WHAT YOU SHOULD DO — Your task is to filter the entries and copy every line containing the string "tématu".

EXERCISE DATA —

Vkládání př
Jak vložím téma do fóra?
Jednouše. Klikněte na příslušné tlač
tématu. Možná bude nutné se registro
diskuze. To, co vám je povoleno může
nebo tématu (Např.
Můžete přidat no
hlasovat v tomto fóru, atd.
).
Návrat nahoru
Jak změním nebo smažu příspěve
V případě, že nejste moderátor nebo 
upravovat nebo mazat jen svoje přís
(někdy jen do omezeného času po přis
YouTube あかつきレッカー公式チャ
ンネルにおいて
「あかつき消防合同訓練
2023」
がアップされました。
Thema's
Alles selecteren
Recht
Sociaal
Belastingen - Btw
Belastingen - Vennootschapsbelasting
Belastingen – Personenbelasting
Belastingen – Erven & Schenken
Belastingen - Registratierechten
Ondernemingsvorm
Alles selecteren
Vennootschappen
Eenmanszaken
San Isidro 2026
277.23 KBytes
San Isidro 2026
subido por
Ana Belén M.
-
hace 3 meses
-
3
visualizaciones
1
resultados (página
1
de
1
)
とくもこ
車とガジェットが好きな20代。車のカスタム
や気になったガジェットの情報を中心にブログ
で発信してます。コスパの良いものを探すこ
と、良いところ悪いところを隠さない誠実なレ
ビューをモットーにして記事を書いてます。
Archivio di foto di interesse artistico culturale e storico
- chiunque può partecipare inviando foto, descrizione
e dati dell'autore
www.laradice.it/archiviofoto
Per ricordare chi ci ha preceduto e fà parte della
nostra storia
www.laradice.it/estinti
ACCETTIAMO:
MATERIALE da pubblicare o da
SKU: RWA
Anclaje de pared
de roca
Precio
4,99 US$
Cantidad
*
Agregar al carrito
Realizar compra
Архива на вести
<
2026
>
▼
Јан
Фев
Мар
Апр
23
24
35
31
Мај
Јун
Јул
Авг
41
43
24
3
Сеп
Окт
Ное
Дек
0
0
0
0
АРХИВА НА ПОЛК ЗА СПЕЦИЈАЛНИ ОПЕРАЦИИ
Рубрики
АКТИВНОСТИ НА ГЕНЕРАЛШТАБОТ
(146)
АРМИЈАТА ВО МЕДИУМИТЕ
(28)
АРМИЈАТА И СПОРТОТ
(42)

RESULT OF THE EXERCISE —
tématu. Možná bude nutné se registro
nebo tématu (Např.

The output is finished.